-- START OF Text extract --
My adoptive father has always been very supportive of my desire to find my birth parents. I could never even imagine what I would do if I did happen to meet them. I really never wanted to have any sort of ongoing relationship with them, because that would just be weird. I feel that what I want most out of this endeavor is to see my face in theirs. It would be so satisfying for me to see the very two faces that created mine. I could finally pinpoint the cause of my stubby fingers. I would actually have the opportunity to hear the real story.
Basically, I went all of my life thinking that the only way this would really happen is if they come to me, or I went on the Montel show, and had him do the work for me. Both of those scenarios, I realized were, most likely, not ever going to happen. So, around the time of May of last year, I took the first steps.
I did some research and was able get in touch with a woman named Debra, at the Division of Youth and Family Services (DYFS), here in Trenton. This is the headquarters of the adoption agency that handled my adoption. Debra provided me with all the information I needed to begin this process. The first step was to get my name on the national adoption registry, which is list of birth parents looking for their children and vice-versa. As soon as both parties are on the list, DYFS can then contact each party and provide them with the information of the other.
Prior to being added to the adoption registry, the only information Debra was authorized to give me was that my birth mother had been on the registry since 1990. This was absolutely shocking to me, so I quickly completed the application and got myself on that registry. About a month went by and I received an e-mail from Debra containing the address of my birth mother in Rajkot, India.
While Debra was very excited for me to contact my mother, I suddenly became unsure of the situation. Sure, I had waited twenty-one years for this information, but I was afraid to pursue it on my own. Debra offered to attempt to contact her for me, and without any hesitation, I consented. She went ahead and sent a letter to India with my current contact information. Months went by with no response or any indication of receipt. Eventually I put it to the back of my mind while I began to prepare for the fall semester.
-- END OF Text extract --
-- START OF Given information --
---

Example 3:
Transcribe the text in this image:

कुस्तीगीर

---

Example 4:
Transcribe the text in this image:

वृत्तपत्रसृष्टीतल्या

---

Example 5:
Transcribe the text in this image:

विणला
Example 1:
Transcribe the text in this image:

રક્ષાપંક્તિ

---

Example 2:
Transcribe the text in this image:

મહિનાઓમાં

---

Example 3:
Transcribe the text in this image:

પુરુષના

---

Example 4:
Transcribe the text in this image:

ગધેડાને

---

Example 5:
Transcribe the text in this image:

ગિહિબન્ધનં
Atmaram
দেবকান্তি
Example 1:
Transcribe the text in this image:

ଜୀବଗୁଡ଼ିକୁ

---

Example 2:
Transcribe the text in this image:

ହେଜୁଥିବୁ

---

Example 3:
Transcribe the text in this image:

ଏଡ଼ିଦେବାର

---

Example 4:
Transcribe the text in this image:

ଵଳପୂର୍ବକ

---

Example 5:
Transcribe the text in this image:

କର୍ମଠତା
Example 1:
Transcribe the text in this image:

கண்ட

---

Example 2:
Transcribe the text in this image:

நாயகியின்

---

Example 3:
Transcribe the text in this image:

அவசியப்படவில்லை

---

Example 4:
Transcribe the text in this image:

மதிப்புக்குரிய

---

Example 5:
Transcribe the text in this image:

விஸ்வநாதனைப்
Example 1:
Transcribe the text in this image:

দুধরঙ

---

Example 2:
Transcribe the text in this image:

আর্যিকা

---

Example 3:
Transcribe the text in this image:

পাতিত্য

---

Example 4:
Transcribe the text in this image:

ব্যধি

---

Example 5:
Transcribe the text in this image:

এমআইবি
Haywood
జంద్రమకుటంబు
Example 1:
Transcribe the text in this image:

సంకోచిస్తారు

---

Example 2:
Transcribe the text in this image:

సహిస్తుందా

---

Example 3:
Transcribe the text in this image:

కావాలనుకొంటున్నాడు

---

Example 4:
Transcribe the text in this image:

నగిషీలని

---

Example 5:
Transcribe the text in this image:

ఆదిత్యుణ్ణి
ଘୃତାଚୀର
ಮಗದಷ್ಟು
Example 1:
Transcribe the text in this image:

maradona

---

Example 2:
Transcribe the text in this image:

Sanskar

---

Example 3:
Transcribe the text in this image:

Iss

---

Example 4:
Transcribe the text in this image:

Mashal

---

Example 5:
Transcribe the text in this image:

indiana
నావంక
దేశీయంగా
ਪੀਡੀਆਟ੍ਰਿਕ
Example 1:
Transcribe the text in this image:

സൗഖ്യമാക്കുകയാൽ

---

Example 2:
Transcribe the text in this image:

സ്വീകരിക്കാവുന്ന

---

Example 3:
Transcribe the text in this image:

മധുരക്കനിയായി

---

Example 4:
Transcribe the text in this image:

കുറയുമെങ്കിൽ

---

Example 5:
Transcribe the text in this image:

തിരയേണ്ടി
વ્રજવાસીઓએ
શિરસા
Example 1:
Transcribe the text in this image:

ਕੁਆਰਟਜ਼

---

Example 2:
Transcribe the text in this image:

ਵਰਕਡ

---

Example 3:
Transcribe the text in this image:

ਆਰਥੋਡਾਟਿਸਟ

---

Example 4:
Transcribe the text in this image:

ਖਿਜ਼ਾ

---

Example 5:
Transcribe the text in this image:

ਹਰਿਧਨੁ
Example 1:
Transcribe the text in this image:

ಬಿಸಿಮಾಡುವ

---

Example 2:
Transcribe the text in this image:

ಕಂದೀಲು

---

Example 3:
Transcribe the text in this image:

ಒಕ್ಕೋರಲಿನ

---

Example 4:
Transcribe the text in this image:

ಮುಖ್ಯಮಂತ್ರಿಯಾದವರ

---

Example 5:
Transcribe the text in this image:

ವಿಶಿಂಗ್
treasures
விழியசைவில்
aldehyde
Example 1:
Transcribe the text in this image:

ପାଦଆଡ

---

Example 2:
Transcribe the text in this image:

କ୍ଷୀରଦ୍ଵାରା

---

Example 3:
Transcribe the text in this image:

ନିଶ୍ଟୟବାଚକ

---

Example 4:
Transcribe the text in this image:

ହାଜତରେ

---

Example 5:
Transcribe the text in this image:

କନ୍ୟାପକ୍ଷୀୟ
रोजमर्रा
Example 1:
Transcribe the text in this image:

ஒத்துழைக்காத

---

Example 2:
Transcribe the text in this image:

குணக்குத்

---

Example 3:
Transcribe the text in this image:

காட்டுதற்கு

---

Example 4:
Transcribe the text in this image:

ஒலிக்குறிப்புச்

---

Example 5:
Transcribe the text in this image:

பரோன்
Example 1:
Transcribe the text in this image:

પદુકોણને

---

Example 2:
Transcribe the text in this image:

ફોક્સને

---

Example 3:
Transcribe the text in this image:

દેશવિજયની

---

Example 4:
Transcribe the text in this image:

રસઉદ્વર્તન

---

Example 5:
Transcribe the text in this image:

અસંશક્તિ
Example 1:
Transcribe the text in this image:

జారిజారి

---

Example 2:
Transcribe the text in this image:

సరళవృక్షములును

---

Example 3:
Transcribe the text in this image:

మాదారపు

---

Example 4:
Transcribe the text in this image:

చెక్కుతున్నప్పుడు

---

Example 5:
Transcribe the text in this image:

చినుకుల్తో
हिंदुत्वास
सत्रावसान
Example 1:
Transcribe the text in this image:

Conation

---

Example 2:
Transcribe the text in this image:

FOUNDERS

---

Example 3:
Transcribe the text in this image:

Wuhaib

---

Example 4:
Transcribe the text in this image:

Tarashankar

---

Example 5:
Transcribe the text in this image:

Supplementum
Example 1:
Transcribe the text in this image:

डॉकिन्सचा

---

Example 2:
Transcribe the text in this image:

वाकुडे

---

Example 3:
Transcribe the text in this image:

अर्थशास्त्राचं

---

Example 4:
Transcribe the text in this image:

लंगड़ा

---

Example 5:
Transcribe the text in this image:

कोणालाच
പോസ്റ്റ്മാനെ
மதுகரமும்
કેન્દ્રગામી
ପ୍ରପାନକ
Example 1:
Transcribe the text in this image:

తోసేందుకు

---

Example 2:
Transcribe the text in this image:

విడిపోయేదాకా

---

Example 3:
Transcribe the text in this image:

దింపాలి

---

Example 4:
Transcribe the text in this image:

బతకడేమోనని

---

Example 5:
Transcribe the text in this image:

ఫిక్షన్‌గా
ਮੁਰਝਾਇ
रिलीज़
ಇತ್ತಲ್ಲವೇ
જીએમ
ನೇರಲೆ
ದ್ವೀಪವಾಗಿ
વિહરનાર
-- END OF Given information --
To-do list:
• A. List every place name that appears in the account of searching for birth parents.
• B. Reproduce the part of the account of searching for birth parents starting with "Prior to being" and going on through "in Rajkot, India.".

Responses for each task:
• A. Trenton, Rajkot, India

• B.
Prior to being added to the adoption registry, the only information Debra was authorized to give me was that my birth mother had been on the registry since 1990. This was absolutely shocking to me, so I quickly completed the application and got myself on that registry. About a month went by and I received an e-mail from Debra containing the address of my birth mother in Rajkot, India.